Sidechains are a scaling technology that allows digital assets to be safely used in a different blockchain and moved back to the original. Sidechain techniques have great potential to enhance the capabilities of existing blockchains.
Analogy: "Before understanding about sidechains, first understand this analogy on main chain and sidechains. Imagine the main chain as a national highway where vehicles can run and sidechains as the connecting roads joining the highway to cities. The connecting roads (sidechains) can lead vehicles to national highways (main chains) whenever needed." ~Akeo
Original blockchains are referred to as the ‘main chain’ while additional blockchains are referred to as ‘sidechains’. Sidechains increase transaction speed and lower the cost of transactions on the main chain.
A user must first send coins to an output address where they will be locked so that the user cant’ spend them. Once the transaction is completed, the message is sent across the chains and the user has to wait longer for extra security.
Once the waiting period is over, the equivalent number of coins is released on the sidechain, allowing the user to access them. The reverse happens when moving back to the main chain.
Picture sidechains as an extra burner on a cookers. Instead of waiting on one burner to make several meals, you can cook each meal side by side to save time.
How Do Sidechains work?
Sidechains are used primarily on two blockchains, Bitcoin and Ethereum since both of them experience bandwidth issues.

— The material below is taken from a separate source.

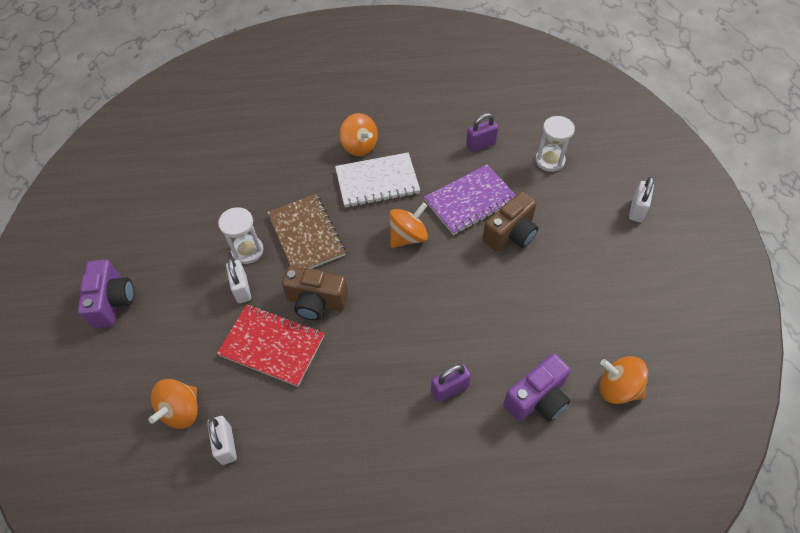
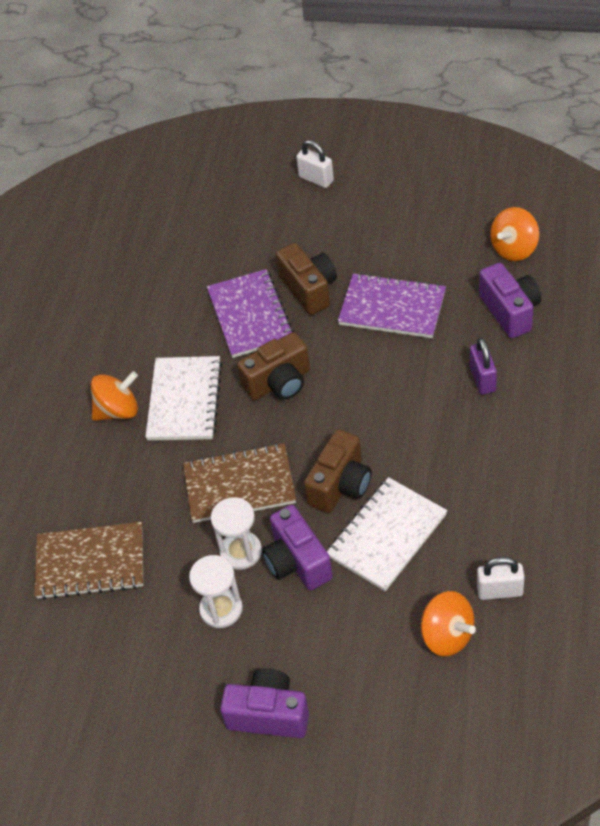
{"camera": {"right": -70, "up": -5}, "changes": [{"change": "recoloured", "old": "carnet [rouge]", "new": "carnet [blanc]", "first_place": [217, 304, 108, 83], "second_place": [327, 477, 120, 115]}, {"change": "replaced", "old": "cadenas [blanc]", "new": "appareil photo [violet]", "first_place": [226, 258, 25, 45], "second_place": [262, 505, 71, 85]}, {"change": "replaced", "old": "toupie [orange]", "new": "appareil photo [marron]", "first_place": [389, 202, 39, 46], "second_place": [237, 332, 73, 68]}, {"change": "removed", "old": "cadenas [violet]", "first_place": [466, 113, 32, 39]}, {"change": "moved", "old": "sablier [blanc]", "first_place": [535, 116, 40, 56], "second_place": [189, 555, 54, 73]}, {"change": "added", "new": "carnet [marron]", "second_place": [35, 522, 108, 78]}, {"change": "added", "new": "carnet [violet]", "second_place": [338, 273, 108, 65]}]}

A few years after its launch, Bitcoin started becoming "overwhelmed". Several crypto projects emerged offering speed and lower transaction fees.
Developers of blockstream introduced the idea of side chains in 2016, which would solve the problems of Bitcoin.

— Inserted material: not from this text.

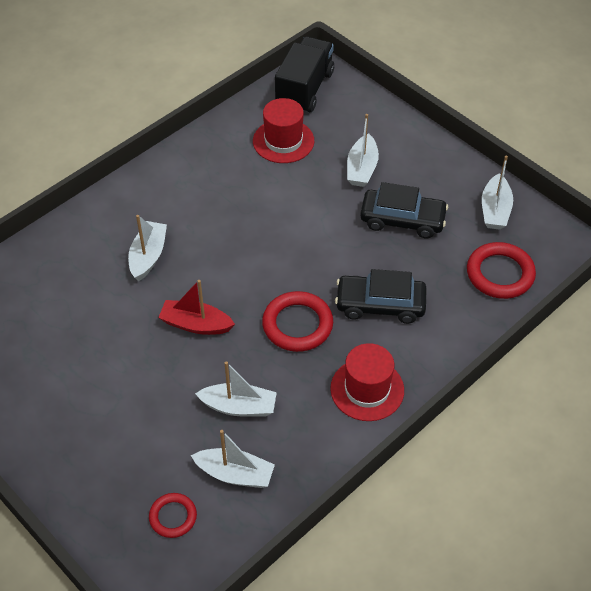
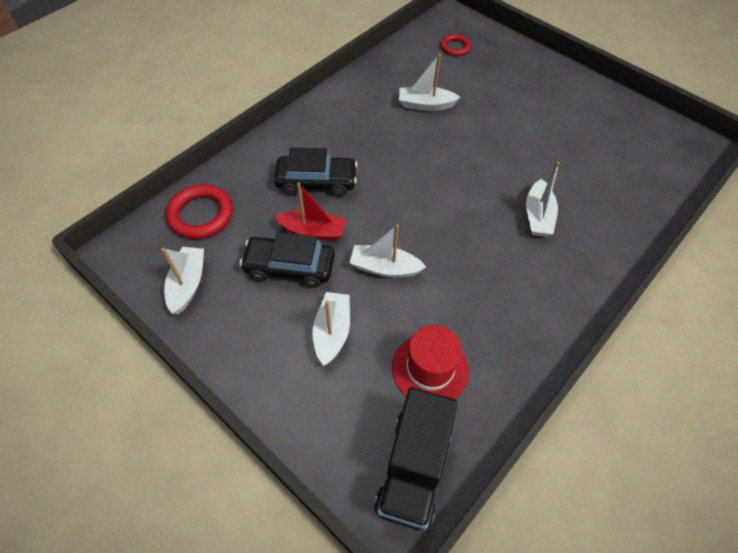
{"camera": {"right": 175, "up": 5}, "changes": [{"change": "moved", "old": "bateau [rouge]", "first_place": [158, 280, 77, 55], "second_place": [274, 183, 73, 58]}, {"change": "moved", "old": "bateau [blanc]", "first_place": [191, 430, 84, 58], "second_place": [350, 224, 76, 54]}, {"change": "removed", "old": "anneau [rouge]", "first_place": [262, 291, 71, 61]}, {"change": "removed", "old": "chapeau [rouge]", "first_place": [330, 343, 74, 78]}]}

They introduced a way of creating a separate blockchain that will be bonded to the main blockchain and be able to transfer assets.
To use a sidechain, one must first send coins to an address. The coins are temporarily held for verification, for the purpose of prohibiting double-spending.
After the transfer is confirmed, the coins are moved to the sidechain where they can be used freely. If the coin holder desires, they can send them back to the main blockchain.
Types of Sidechain Platforms
1. Rootstock (RSK)
Rootstock has its own open-source testnet called Ginger for its sidechains. It works with the Bitcoin blockchain and rewards miners through merged mining.
Rootstock aims to have Bitcoin work like smart contracts and make payments faster.
2. Polygon
The Polygon sidechain is a stack of protocols designed to fix a blockchain’s scalability issues. It works on the Ethereum network.
The network addresses the challenges of the blockchain by handling transactions on a separate blockchain that is tied to the main blockchain.
Polygon, which was formerly known as Matic network, provides an easy framework for new and existing blockchain projects to be built on blockchain networks without scalability issues.
Through Polygon, users can interact with any decentralized application without having to worry about congestion on the network.
Security of Sidechains
Sidechains allow cryptocurrencies to work together. They introduce flexibility and allow developers to test software updates before putting them on the main chain.
However, security remains an issue on sidechains because they are responsible for their own security. Since each sidechain is independent, when it is hacked, the damage won’t affect the main chain.
Similarly, when the main chain is compromised, the sidechain will still operate, only the peg will lose a lot of value. Also, sidechains are less secure because of the limited decentralization.